Wednesday, September 21, 2005

Sodomite Companies Want Your Children!

The lovely, witty, dirty-minded Wonkette posted today regarding an article at the World Net Daily website about corporate America’s pro-homosexual cuddling.

The World Net Daily is what is increasingly called wingnut, or extreme right-wing. For those of you who wish to know what the opposite of that would be, that’s moonbat. I have no idea what moonbat comes from or what it implies, but wingnut seems pretty obvious.

Although I don’t recommend anyone else do this, I actually took at look at their related reader poll and a handful of linked articles.

As I said, I don’t recommend it for the faint of heart. I am a calloused, jaded homosexual and reading vitriol about people like myself doesn’t shock or dismay me the way it might someone who were simply a friend of equality, say. Think of this as your “Do not attempt. Professional driver on closed course” warning.

One thing I noticed, however, was the repeated use of the term pro-homosexual. Now don’t get me wrong, I definitely advocate for my fellow sexual outlaws. I loves me my homo homies. However, I wouldn’t even describe myself as pro-homosexual, let alone America’s Fortune 100.

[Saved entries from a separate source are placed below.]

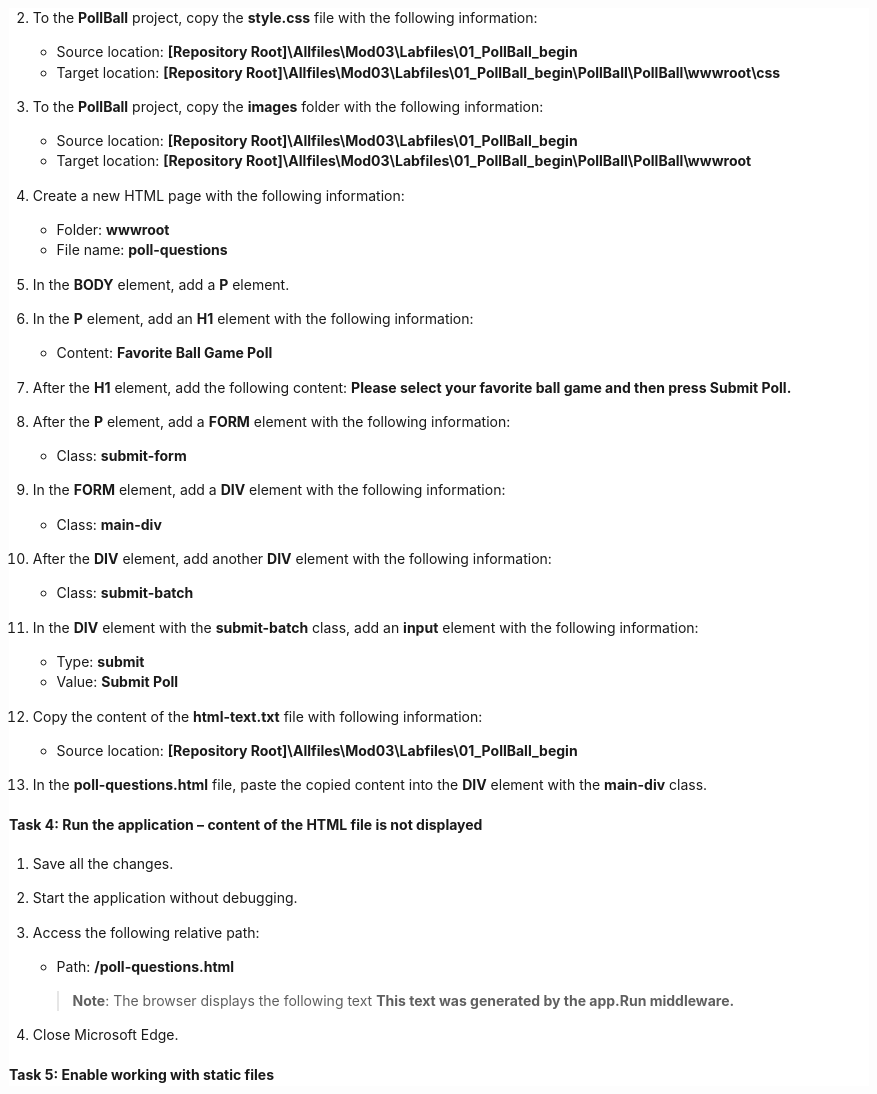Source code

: 2. To the **PollBall** project, copy the **style.css** file with the following information:
    - Source location: **[Repository Root]\Allfiles\Mod03\Labfiles\01_PollBall_begin**
    - Target location:  **[Repository Root]\Allfiles\Mod03\Labfiles\01_PollBall_begin\PollBall\PollBall\wwwroot\css**

3. To the **PollBall** project, copy the **images** folder with the following information:
    - Source location: **[Repository Root]\Allfiles\Mod03\Labfiles\01_PollBall_begin**
    - Target location: **[Repository Root]\Allfiles\Mod03\Labfiles\01_PollBall_begin\PollBall\PollBall\wwwroot** 

4. Create a new HTML page with the following information:
    - Folder: **wwwroot**
    - File name: **poll-questions**

5. In the **BODY** element, add a **P** element.

6. In the **P** element, add an **H1** element with the following information: 
    - Content: **Favorite Ball Game Poll**

7. After the **H1** element, add the following content: **Please select your favorite ball game and then press Submit Poll.**

8. After the **P** element, add a **FORM** element with the following information: 
    - Class: **submit-form**

9. In the **FORM** element, add a **DIV** element with the following information: 
    - Class: **main-div**

10. After the **DIV** element, add another **DIV** element with the following information: 
    - Class: **submit-batch**

11. In the **DIV** element with the **submit-batch** class, add an **input** element with the following information: 
    - Type: **submit**
    - Value: **Submit Poll**

12. Copy the content of the **html-text.txt** file with following information:
    - Source location: **[Repository Root]\Allfiles\Mod03\Labfiles\01_PollBall_begin**

13. In the **poll-questions.html** file, paste the copied content into the **DIV** element with the **main-div** class.

####	Task 4: Run the application – content of the HTML file is not displayed

1. Save all the changes.

2. Start the application without debugging.

3. Access the following relative path:
    - Path: **/poll-questions.html**
    >**Note**: The browser displays the following text **This text was generated by the app.Run middleware.**

4. Close Microsoft Edge.

####	Task 5: Enable working with static files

To me, pro-homosexual is a lot like the term you used to hear for reproductive choice advocates. Back when, they were “pro-abortion.” But saying someone is pro-abortion is like saying they advocate for abortion in all instances of pregnancy, which is clearly absurd and very misleading.

Similarly, I would expect a company that takes a pro-homosexual stance to be holding classes on homosexuality to teach people the upside of being gay, and discouraging heterosexuality. They could perhaps have a same-sex mentoring program where women taught each other proper cunnilingus techniques, and gag reflex suppression sessions during lunchtime for the boys. They might feature an article in their company newsletter that talks about the diseases you can get from heterosexual intercourse and the horrors of child bearing/rearing, noting that people who date same sex partners need not worry their pretty little heads.

And then, of course, they could throw separate company parties for women and men. The boys would be treated to a white-party styled dance, and they could give out ecstacy and condoms and make sure there’s a back room lit by a dim red light. I don’t know what would be the equivalent for lesbians. Maybe an Indigo Girls concert.

Now that’s what I call a pro-homosexual company. Down with all the trappings of heterosexuality, up with sodomites!

No, instead all we have are these rich firms who simply acknowledge that homosexuals work for them, and promise not to treat them any differently than straights. Although that’s really quite kind of them, it’s hardly what I would call pro-homosexual.

But oh well.

2 comments:

Sean said...

I do believe "Gag reflex supression sessions" are offered at Microsoft this year. At their Capitol Hill branch. In my apartment. Come one come all, so to speak :)

Anonymous said...

Don't forget that there are Indigo Boys...

Moonbats came about as a reaction to the term wingnuts, I think. It sounds exactly like 10-year-olds on the playground to me. Every time the far right does something I don't understand, I refilter it through memories of playground battles and all comes clear.